Terlepas dari semua itu, ada beberapa hal yang tidak saya pahami. Interaksi antara boneka dan manusia. Pada bagian awal, kehidupan manusia dengan boneka sangat berbeda. Seolah mereka memiliki dinding pembatas. Bahkan di awal-awal saya merasa menonton film toy story. Interaksi hanya terjadi antar boneka, dan manusia tidak dapat memahaminya. Tapi, beberapa bab terakhir, penulis dengan jelas bahwa boneka dapat berinteraksi dengan manusia.
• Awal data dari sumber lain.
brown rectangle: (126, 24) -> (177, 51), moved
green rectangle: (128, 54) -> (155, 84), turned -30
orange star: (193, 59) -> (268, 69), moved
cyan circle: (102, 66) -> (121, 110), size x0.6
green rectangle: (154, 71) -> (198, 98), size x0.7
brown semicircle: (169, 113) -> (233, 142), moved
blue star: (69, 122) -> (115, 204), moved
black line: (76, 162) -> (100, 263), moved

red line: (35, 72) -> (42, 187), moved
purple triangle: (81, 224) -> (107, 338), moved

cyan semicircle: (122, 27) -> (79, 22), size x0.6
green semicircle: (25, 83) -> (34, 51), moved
Tanpa ada halangan apapun. Mereka dapat bergandengan tangan, dan mengutarakan perasaan masing-masing. Bagi saya itu aneh, kecuali sedari awal penulis memperlihatkan kehidupan manusia dan boneka adalah sama.

Walaupun begitu, secara keseluruhan saya menyukainya. Penulis cukup berani mengangkat tema yang tidak mainstream seperti buku-buku umumnya. 

"Apabila seseorang pernah melalui kepahitan dalam hidup, mengkin dia tahu betapa kegetiran itu sebenarnya akan pergi sendiri tanpa perlu diusir. Sebab, dalam cerita manapun, Tuhan akan mempersiapkan akhir yang manis bagi mereka yang memperjuangkannya, sepahit apa pun kenyataannya." --Halaman 256.

Apakah cerita di Rumah Lebah berakhir manis? Ya, tentu Saja.

"Kalau cerita dari karangan Tuhan itu tidak berakhir happy ending, berarti cerita itu belum selesai." --Halaman 258.

Saya memberikan 3/5 bintang untuk buku ini.